По стратегическим расчетам старшины Лобанка, нас должны были отвести если не на переформирование из-за больших потерь, то хотя бы на отдых.
Но командование фронта то ли забыло посоветоваться с ним, то ли не сочло нужным сделать это, и решило, что нашему полку следует продолжать бои.
Полк отводят километра на два в тыл и приказывают занять подготовленный оборонительный рубеж. Первый и второй батальоны срочно пополняются писарями, ездовыми, хозяйственниками, ординарцами. Наш третий, наиболее боеспособный, командир дивизии выделяет в свой резерв.
Я уже знаю, что резервы создаются для решения внезапно возникающих задач, и в обороне нашим батальоном командир дивизии будет затыкать бреши или дырки. Короче, подставлять его под самый ударный кулак противника. Ложись костьми, а врага не пропускай.
Рассвет, наступивший словно нехотя в зловонном дыму и в тучах пепла над спаленной пшеницей, застает нас вблизи какого-то маленького городка или большого села.
Мы занимаем оборону посреди ровного поля, рассеченного на две половины фасами противотанкового рва.

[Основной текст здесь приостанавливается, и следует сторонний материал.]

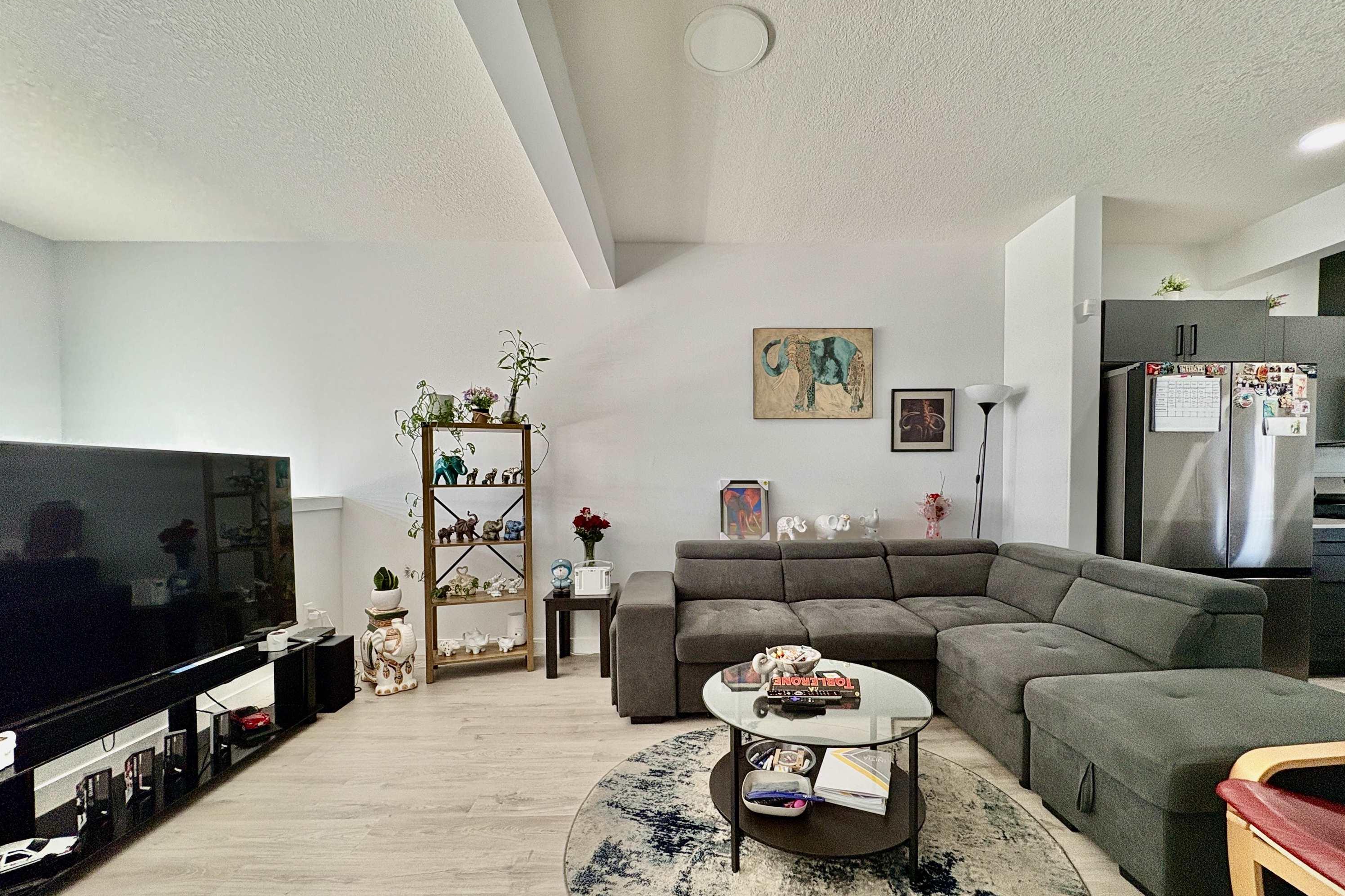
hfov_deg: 100.4
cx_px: 692
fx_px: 560
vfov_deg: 77.1
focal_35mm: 15
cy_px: 492
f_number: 2.2
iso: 160
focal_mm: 2.22
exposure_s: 1/120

Если где фельдмаршал Манштейн и надумает бросить свои танки, то сделает он это только здесь. Что до рва, то рано или поздно танки все равно через него переберутся. Еще никто и нигде не делал рвов, которые бы не преодолевались. Этот, наверное, не составит исключения.
Позади нас видны замаскированные противотанковые пушки, тяжелые гаубицы корпусных и армейских артиллерийских полков, танки, закопанный в землю по самые башни. Даже моих знаний военного искусств хватает для того, чтобы сделать непреложный вывод: такую противотанковую оборону проломить нелегко, если вообще возможно.
Появляется «рама». Это такой разведывательный самолет у немцев. Большой, с двумя фюзеляжами. Если смотреть на него снизу, он чем-то напоминает оконную раму. Так его и зовут все.
И препротивная же, доложу вам, штука! Зениток он, кажется, и не боится, наших истребителей встречает снопами пуль и снарядов из нескольких пушек и пулеметов.
Мы знаем, если «рама» появилась, жди: сейчас пожалуют «юнкерсы», «мессеры», разные там «фокке-вульфы». Перестроятся в кружок или в карусель и начнут…
Не самолет, а наводчик в воровской шайке. Опять вся надежда на матушку-землю, кормилицу нашу и заступницу.
Но на этот раз все происходит не так. «Рама», как бы повисев над нами для острастки, улетает. Не иначе как к самому Манштейну. Доложить, что здесь, мол, обороняется Семен Назаренко со своим пулеметным расчетом и что его танкам и пехоте тут не пробиться ни за какие коврижки.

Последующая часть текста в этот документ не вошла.